» Description of the task:
An exact copy of the entries is needed, with every picture left out.

» Exercise input:
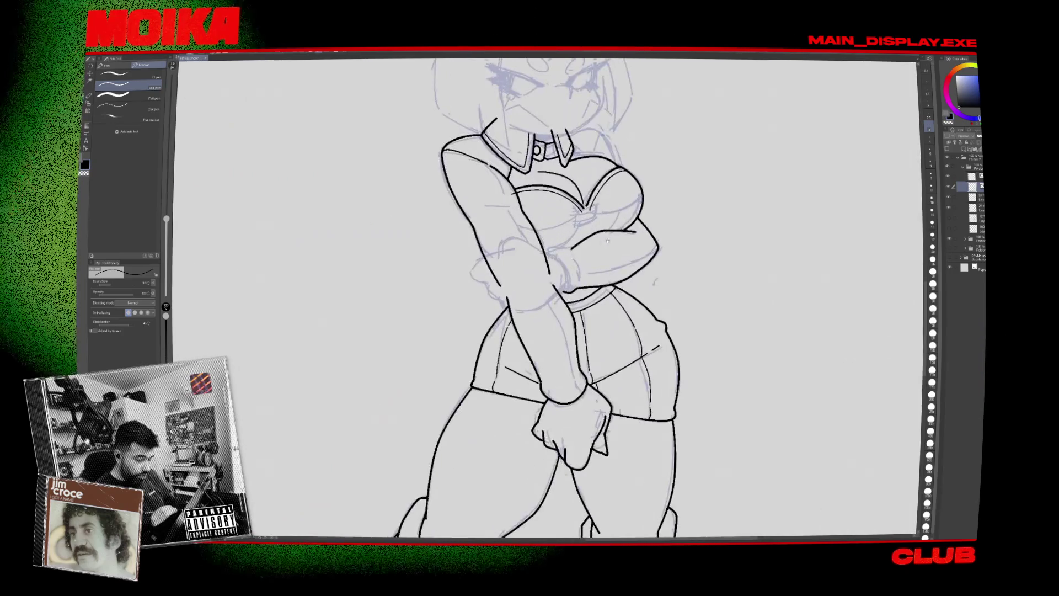
scroll(596, 298, "up", 2)
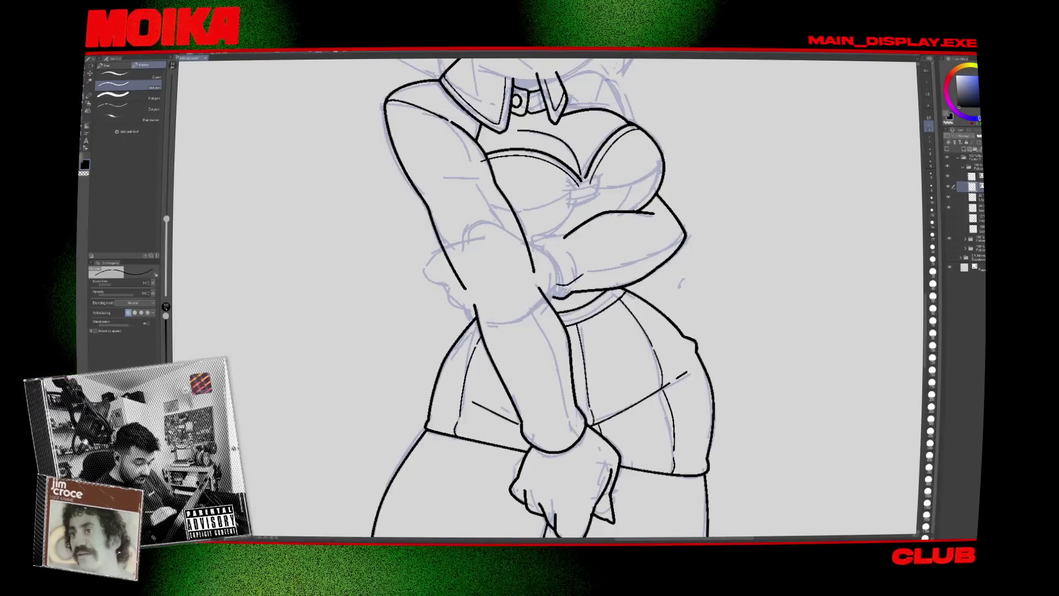
scroll(546, 298, "down", 1)
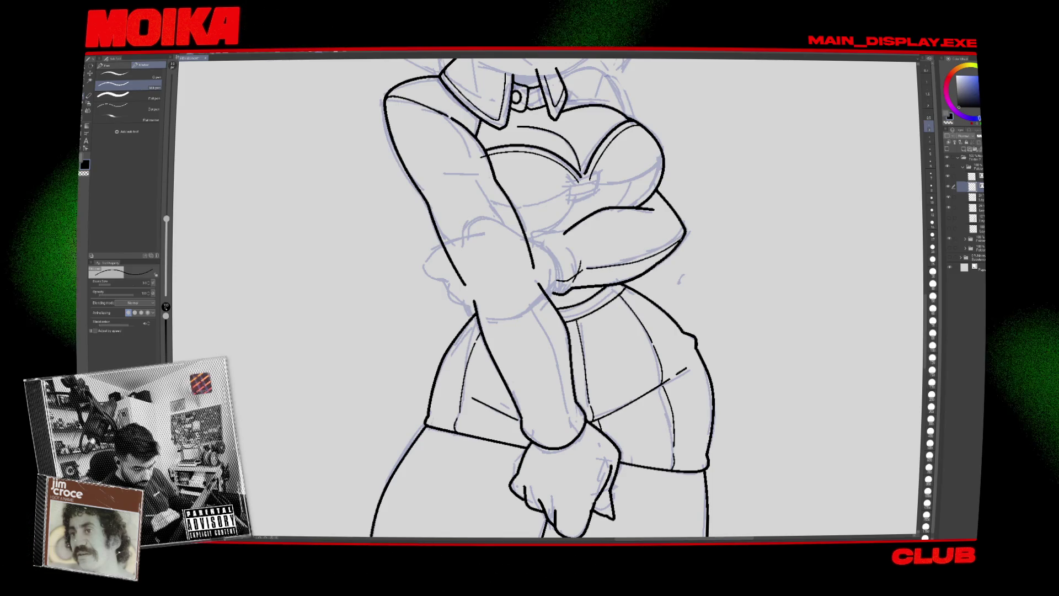
scroll(546, 298, "down", 4)
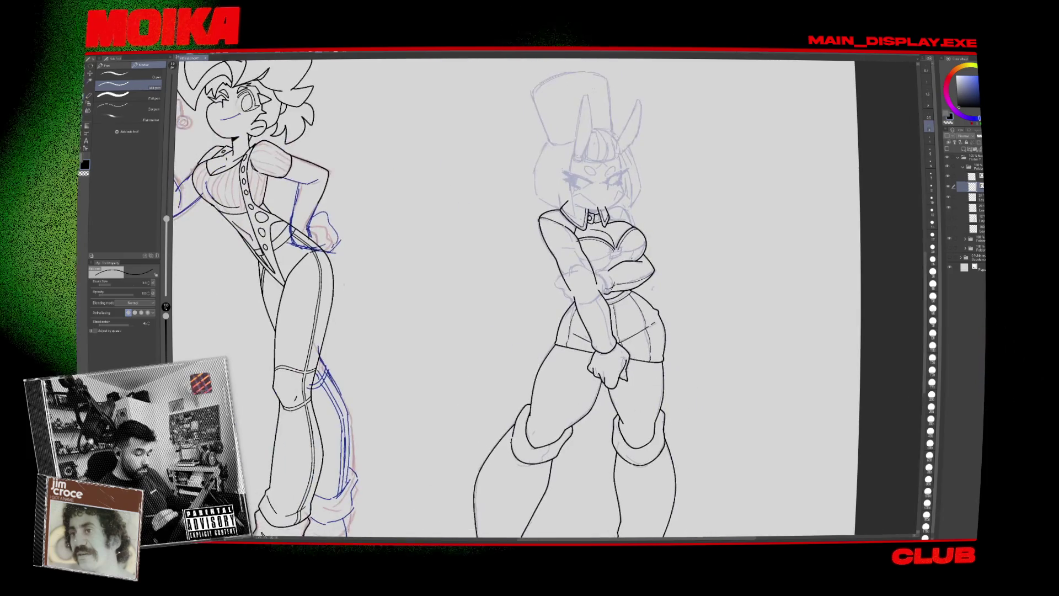
Shrink the pen brush and ink a line along the bust and crossed arm.
scroll(547, 298, "up", 3)
key("e")
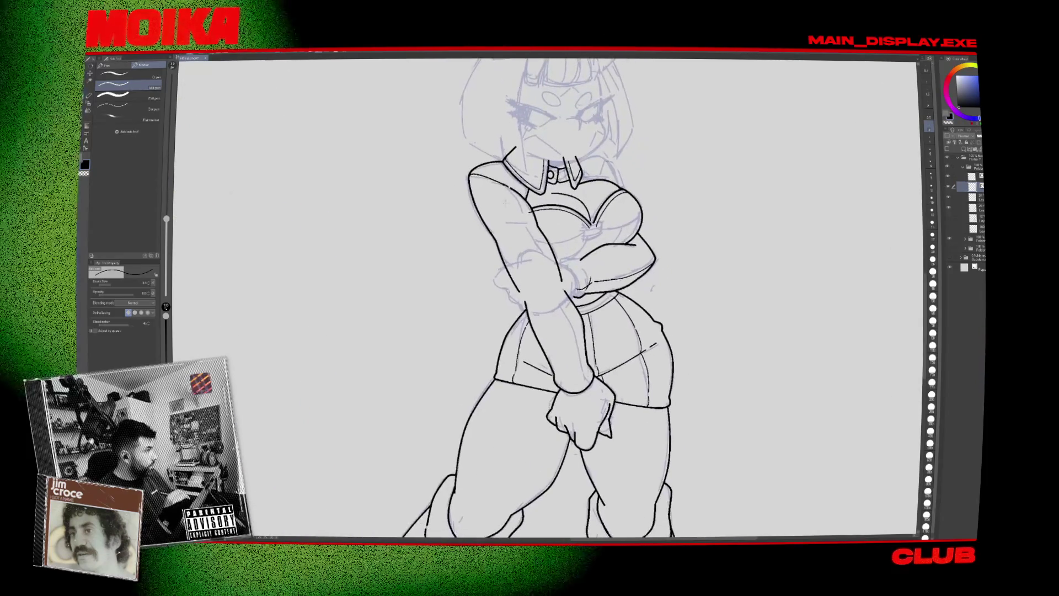
scroll(519, 221, "up", 3)
key("p")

» Finished task:
scroll(596, 298, "up", 2)
scroll(546, 298, "down", 1)
scroll(546, 298, "down", 4)
Shrink the pen brush and ink a line along the bust and crossed arm.
scroll(547, 298, "up", 3)
key("e")
scroll(519, 221, "up", 3)
key("p")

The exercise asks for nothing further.